The agency has returned some 1,250 Sierra Leonean refugees home on the ship MV Overbeck since 4 July. But as serious fighting raged in the city's port area over the weekend, the ship was unable to dock safely and had to return empty to Freetown. Some 300 would-be returnees had been scheduled to make that trip. UNHCR estimated that there might be close to 15,000 Sierra Leonean refugees sill in Monrovia.

Meanwhile, a day after a thunderous barrage of shells rained down on the city in the bloodiest fighting during the rebels' latest attempt to seize the capital that began two months ago, the UN World Food Programme (WFP) reported that hundreds of thousands of people have sought refuge in makeshift shelters across the city, leaving them without access to adequate food supplies and in urgent need of assistance.

The agency said it feared the situation is rapidly developing into a humanitarian catastrophe. "Thousands of people are crowded into churches, schools and other temporary shelters without running water or food. Many of them need help now, but as long as the fighting continues, there is no way that we can get supplies to them," said Gregory Blamoh, WFP's Officer-in-Charge in Monrovia.

The previous attacks on Monrovia have displaced around 200,000 people, many of who were too afraid to go home when the clashes subsided. WFP said that the latest battles have forced even more people to flee, with many heading east towards the airport. While it is extremely difficult to get an accurate idea of the number of people who have now been displaced, some estimates put the figure at over 300,000.

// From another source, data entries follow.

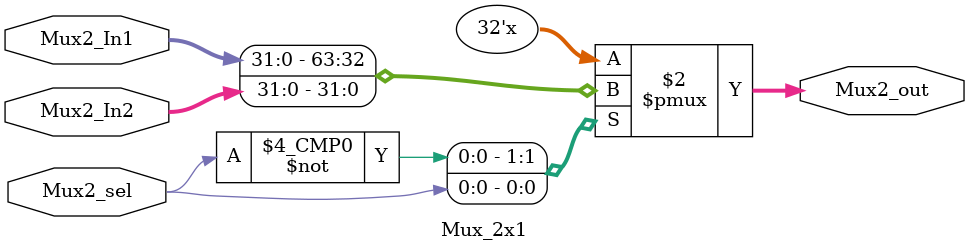
<source format=sv>
module Mux_2x1(Mux2_out, Mux2_In1, Mux2_In2, Mux2_sel);

    output logic [31:0] Mux2_out;
    input logic [31:0] Mux2_In1, Mux2_In2;
    input logic Mux2_sel;

    always_comb begin
        case(Mux2_sel)
            1'b0: begin
                Mux2_out = Mux2_In1;
            end

            1'b1: begin
                Mux2_out = Mux2_In2;
            end
            default: begin
                Mux2_out = Mux2_In1;
            end
        endcase
    end

endmodule
</source>
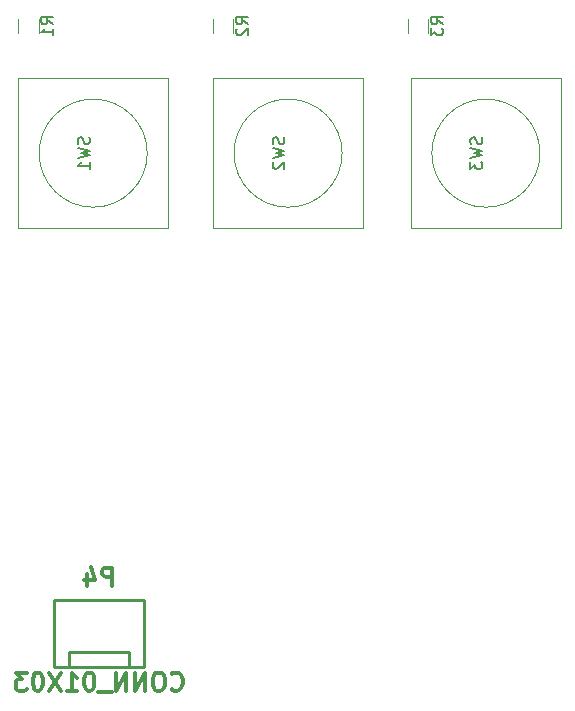
<source format=gbr>
G04 #@! TF.FileFunction,Legend,Bot*
%FSLAX46Y46*%
G04 Gerber Fmt 4.6, Leading zero omitted, Abs format (unit mm)*
G04 Created by KiCad (PCBNEW 4.0.5) date *
%MOMM*%
%LPD*%
G01*
G04 APERTURE LIST*
%ADD10C,0.100000*%
%ADD11C,0.254000*%
%ADD12C,0.120000*%
%ADD13C,0.304800*%
%ADD14C,0.150000*%
G04 APERTURE END LIST*
D10*
D11*
X131540000Y-120270000D02*
X126460000Y-120270000D01*
X125190000Y-121540000D02*
X132810000Y-121540000D01*
X132810000Y-115825000D02*
X125190000Y-115825000D01*
X131540000Y-120270000D02*
X131540000Y-121540000D01*
X126460000Y-121540000D02*
X126460000Y-120270000D01*
X125190000Y-121540000D02*
X125190000Y-115825000D01*
X132810000Y-115825000D02*
X132810000Y-121540000D01*
D12*
X122120000Y-67850000D02*
X122120000Y-66650000D01*
X123880000Y-66650000D02*
X123880000Y-67850000D01*
X138620000Y-67850000D02*
X138620000Y-66650000D01*
X140380000Y-66650000D02*
X140380000Y-67850000D01*
X155120000Y-67850000D02*
X155120000Y-66650000D01*
X156880000Y-66650000D02*
X156880000Y-67850000D01*
X133079050Y-78000000D02*
G75*
G03X133079050Y-78000000I-4579050J0D01*
G01*
X122150000Y-84350000D02*
X122150000Y-71650000D01*
X122150000Y-71650000D02*
X134850000Y-71650000D01*
X134850000Y-71650000D02*
X134850000Y-84350000D01*
X134850000Y-84350000D02*
X122150000Y-84350000D01*
X149579050Y-78000000D02*
G75*
G03X149579050Y-78000000I-4579050J0D01*
G01*
X138650000Y-84350000D02*
X138650000Y-71650000D01*
X138650000Y-71650000D02*
X151350000Y-71650000D01*
X151350000Y-71650000D02*
X151350000Y-84350000D01*
X151350000Y-84350000D02*
X138650000Y-84350000D01*
X166329050Y-78000000D02*
G75*
G03X166329050Y-78000000I-4579050J0D01*
G01*
X155400000Y-84350000D02*
X155400000Y-71650000D01*
X155400000Y-71650000D02*
X168100000Y-71650000D01*
X168100000Y-71650000D02*
X168100000Y-84350000D01*
X168100000Y-84350000D02*
X155400000Y-84350000D01*
D13*
X130124857Y-114609429D02*
X130124857Y-113085429D01*
X129544285Y-113085429D01*
X129399143Y-113158000D01*
X129326571Y-113230571D01*
X129254000Y-113375714D01*
X129254000Y-113593429D01*
X129326571Y-113738571D01*
X129399143Y-113811143D01*
X129544285Y-113883714D01*
X130124857Y-113883714D01*
X127947714Y-113593429D02*
X127947714Y-114609429D01*
X128310571Y-113012857D02*
X128673428Y-114101429D01*
X127730000Y-114101429D01*
X135132286Y-123354286D02*
X135204857Y-123426857D01*
X135422571Y-123499429D01*
X135567714Y-123499429D01*
X135785429Y-123426857D01*
X135930571Y-123281714D01*
X136003143Y-123136571D01*
X136075714Y-122846286D01*
X136075714Y-122628571D01*
X136003143Y-122338286D01*
X135930571Y-122193143D01*
X135785429Y-122048000D01*
X135567714Y-121975429D01*
X135422571Y-121975429D01*
X135204857Y-122048000D01*
X135132286Y-122120571D01*
X134188857Y-121975429D02*
X133898571Y-121975429D01*
X133753429Y-122048000D01*
X133608286Y-122193143D01*
X133535714Y-122483429D01*
X133535714Y-122991429D01*
X133608286Y-123281714D01*
X133753429Y-123426857D01*
X133898571Y-123499429D01*
X134188857Y-123499429D01*
X134334000Y-123426857D01*
X134479143Y-123281714D01*
X134551714Y-122991429D01*
X134551714Y-122483429D01*
X134479143Y-122193143D01*
X134334000Y-122048000D01*
X134188857Y-121975429D01*
X132882572Y-123499429D02*
X132882572Y-121975429D01*
X132011715Y-123499429D01*
X132011715Y-121975429D01*
X131286001Y-123499429D02*
X131286001Y-121975429D01*
X130415144Y-123499429D01*
X130415144Y-121975429D01*
X130052287Y-123644571D02*
X128891144Y-123644571D01*
X128238001Y-121975429D02*
X128092858Y-121975429D01*
X127947715Y-122048000D01*
X127875144Y-122120571D01*
X127802573Y-122265714D01*
X127730001Y-122556000D01*
X127730001Y-122918857D01*
X127802573Y-123209143D01*
X127875144Y-123354286D01*
X127947715Y-123426857D01*
X128092858Y-123499429D01*
X128238001Y-123499429D01*
X128383144Y-123426857D01*
X128455715Y-123354286D01*
X128528287Y-123209143D01*
X128600858Y-122918857D01*
X128600858Y-122556000D01*
X128528287Y-122265714D01*
X128455715Y-122120571D01*
X128383144Y-122048000D01*
X128238001Y-121975429D01*
X126278572Y-123499429D02*
X127149429Y-123499429D01*
X126714001Y-123499429D02*
X126714001Y-121975429D01*
X126859144Y-122193143D01*
X127004286Y-122338286D01*
X127149429Y-122410857D01*
X125770572Y-121975429D02*
X124754572Y-123499429D01*
X124754572Y-121975429D02*
X125770572Y-123499429D01*
X123883714Y-121975429D02*
X123738571Y-121975429D01*
X123593428Y-122048000D01*
X123520857Y-122120571D01*
X123448286Y-122265714D01*
X123375714Y-122556000D01*
X123375714Y-122918857D01*
X123448286Y-123209143D01*
X123520857Y-123354286D01*
X123593428Y-123426857D01*
X123738571Y-123499429D01*
X123883714Y-123499429D01*
X124028857Y-123426857D01*
X124101428Y-123354286D01*
X124174000Y-123209143D01*
X124246571Y-122918857D01*
X124246571Y-122556000D01*
X124174000Y-122265714D01*
X124101428Y-122120571D01*
X124028857Y-122048000D01*
X123883714Y-121975429D01*
X122867714Y-121975429D02*
X121924285Y-121975429D01*
X122432285Y-122556000D01*
X122214571Y-122556000D01*
X122069428Y-122628571D01*
X121996857Y-122701143D01*
X121924285Y-122846286D01*
X121924285Y-123209143D01*
X121996857Y-123354286D01*
X122069428Y-123426857D01*
X122214571Y-123499429D01*
X122649999Y-123499429D01*
X122795142Y-123426857D01*
X122867714Y-123354286D01*
D14*
X125102381Y-67083334D02*
X124626190Y-66750000D01*
X125102381Y-66511905D02*
X124102381Y-66511905D01*
X124102381Y-66892858D01*
X124150000Y-66988096D01*
X124197619Y-67035715D01*
X124292857Y-67083334D01*
X124435714Y-67083334D01*
X124530952Y-67035715D01*
X124578571Y-66988096D01*
X124626190Y-66892858D01*
X124626190Y-66511905D01*
X125102381Y-68035715D02*
X125102381Y-67464286D01*
X125102381Y-67750000D02*
X124102381Y-67750000D01*
X124245238Y-67654762D01*
X124340476Y-67559524D01*
X124388095Y-67464286D01*
X141602381Y-67083334D02*
X141126190Y-66750000D01*
X141602381Y-66511905D02*
X140602381Y-66511905D01*
X140602381Y-66892858D01*
X140650000Y-66988096D01*
X140697619Y-67035715D01*
X140792857Y-67083334D01*
X140935714Y-67083334D01*
X141030952Y-67035715D01*
X141078571Y-66988096D01*
X141126190Y-66892858D01*
X141126190Y-66511905D01*
X140697619Y-67464286D02*
X140650000Y-67511905D01*
X140602381Y-67607143D01*
X140602381Y-67845239D01*
X140650000Y-67940477D01*
X140697619Y-67988096D01*
X140792857Y-68035715D01*
X140888095Y-68035715D01*
X141030952Y-67988096D01*
X141602381Y-67416667D01*
X141602381Y-68035715D01*
X158102381Y-67083334D02*
X157626190Y-66750000D01*
X158102381Y-66511905D02*
X157102381Y-66511905D01*
X157102381Y-66892858D01*
X157150000Y-66988096D01*
X157197619Y-67035715D01*
X157292857Y-67083334D01*
X157435714Y-67083334D01*
X157530952Y-67035715D01*
X157578571Y-66988096D01*
X157626190Y-66892858D01*
X157626190Y-66511905D01*
X157102381Y-67416667D02*
X157102381Y-68035715D01*
X157483333Y-67702381D01*
X157483333Y-67845239D01*
X157530952Y-67940477D01*
X157578571Y-67988096D01*
X157673810Y-68035715D01*
X157911905Y-68035715D01*
X158007143Y-67988096D01*
X158054762Y-67940477D01*
X158102381Y-67845239D01*
X158102381Y-67559524D01*
X158054762Y-67464286D01*
X158007143Y-67416667D01*
X128142762Y-76666667D02*
X128190381Y-76809524D01*
X128190381Y-77047620D01*
X128142762Y-77142858D01*
X128095143Y-77190477D01*
X127999905Y-77238096D01*
X127904667Y-77238096D01*
X127809429Y-77190477D01*
X127761810Y-77142858D01*
X127714190Y-77047620D01*
X127666571Y-76857143D01*
X127618952Y-76761905D01*
X127571333Y-76714286D01*
X127476095Y-76666667D01*
X127380857Y-76666667D01*
X127285619Y-76714286D01*
X127238000Y-76761905D01*
X127190381Y-76857143D01*
X127190381Y-77095239D01*
X127238000Y-77238096D01*
X127190381Y-77571429D02*
X128190381Y-77809524D01*
X127476095Y-78000001D01*
X128190381Y-78190477D01*
X127190381Y-78428572D01*
X128190381Y-79333334D02*
X128190381Y-78761905D01*
X128190381Y-79047619D02*
X127190381Y-79047619D01*
X127333238Y-78952381D01*
X127428476Y-78857143D01*
X127476095Y-78761905D01*
X144642762Y-76666667D02*
X144690381Y-76809524D01*
X144690381Y-77047620D01*
X144642762Y-77142858D01*
X144595143Y-77190477D01*
X144499905Y-77238096D01*
X144404667Y-77238096D01*
X144309429Y-77190477D01*
X144261810Y-77142858D01*
X144214190Y-77047620D01*
X144166571Y-76857143D01*
X144118952Y-76761905D01*
X144071333Y-76714286D01*
X143976095Y-76666667D01*
X143880857Y-76666667D01*
X143785619Y-76714286D01*
X143738000Y-76761905D01*
X143690381Y-76857143D01*
X143690381Y-77095239D01*
X143738000Y-77238096D01*
X143690381Y-77571429D02*
X144690381Y-77809524D01*
X143976095Y-78000001D01*
X144690381Y-78190477D01*
X143690381Y-78428572D01*
X143785619Y-78761905D02*
X143738000Y-78809524D01*
X143690381Y-78904762D01*
X143690381Y-79142858D01*
X143738000Y-79238096D01*
X143785619Y-79285715D01*
X143880857Y-79333334D01*
X143976095Y-79333334D01*
X144118952Y-79285715D01*
X144690381Y-78714286D01*
X144690381Y-79333334D01*
X161392762Y-76666667D02*
X161440381Y-76809524D01*
X161440381Y-77047620D01*
X161392762Y-77142858D01*
X161345143Y-77190477D01*
X161249905Y-77238096D01*
X161154667Y-77238096D01*
X161059429Y-77190477D01*
X161011810Y-77142858D01*
X160964190Y-77047620D01*
X160916571Y-76857143D01*
X160868952Y-76761905D01*
X160821333Y-76714286D01*
X160726095Y-76666667D01*
X160630857Y-76666667D01*
X160535619Y-76714286D01*
X160488000Y-76761905D01*
X160440381Y-76857143D01*
X160440381Y-77095239D01*
X160488000Y-77238096D01*
X160440381Y-77571429D02*
X161440381Y-77809524D01*
X160726095Y-78000001D01*
X161440381Y-78190477D01*
X160440381Y-78428572D01*
X160440381Y-78714286D02*
X160440381Y-79333334D01*
X160821333Y-79000000D01*
X160821333Y-79142858D01*
X160868952Y-79238096D01*
X160916571Y-79285715D01*
X161011810Y-79333334D01*
X161249905Y-79333334D01*
X161345143Y-79285715D01*
X161392762Y-79238096D01*
X161440381Y-79142858D01*
X161440381Y-78857143D01*
X161392762Y-78761905D01*
X161345143Y-78714286D01*
M02*

</source>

In the Sierra Leonean capital Freetown, the UN Humanitarian Coordinator for Liberia, Marc Destanne de Bernis, voiced his deep concern regarding the desperate humanitarian situation in Liberia. Speaking at a press briefing, he said intense shelling and gunfire is causing widespread displacement within and outside Monrovia, in areas where there is inadequate shelter or means of survival, and that the Government has already reported over 600 deaths. "If fighting does not cease the death toll will continue to rise," he warned.

Relief agencies have not been able to access food supplies at the port and warehouses behind rebel lines to provide much needed assistance to the population, he noted. In addition, the extremely poor health and sanitation situation in Monrovia has lead to recent outbreaks of cholera, measles and malaria, which could be further intensified if not addressed and contained immediately.

Mr. Destanne de Bernis called on all the parties to the conflict to stop the fighting and observe the ceasefire, to respect international humanitarian law and ensure the protection of civilians and humanitarian workers. He also urged the international community to provide additional funding in order to strengthen the response to the humanitarian crisis.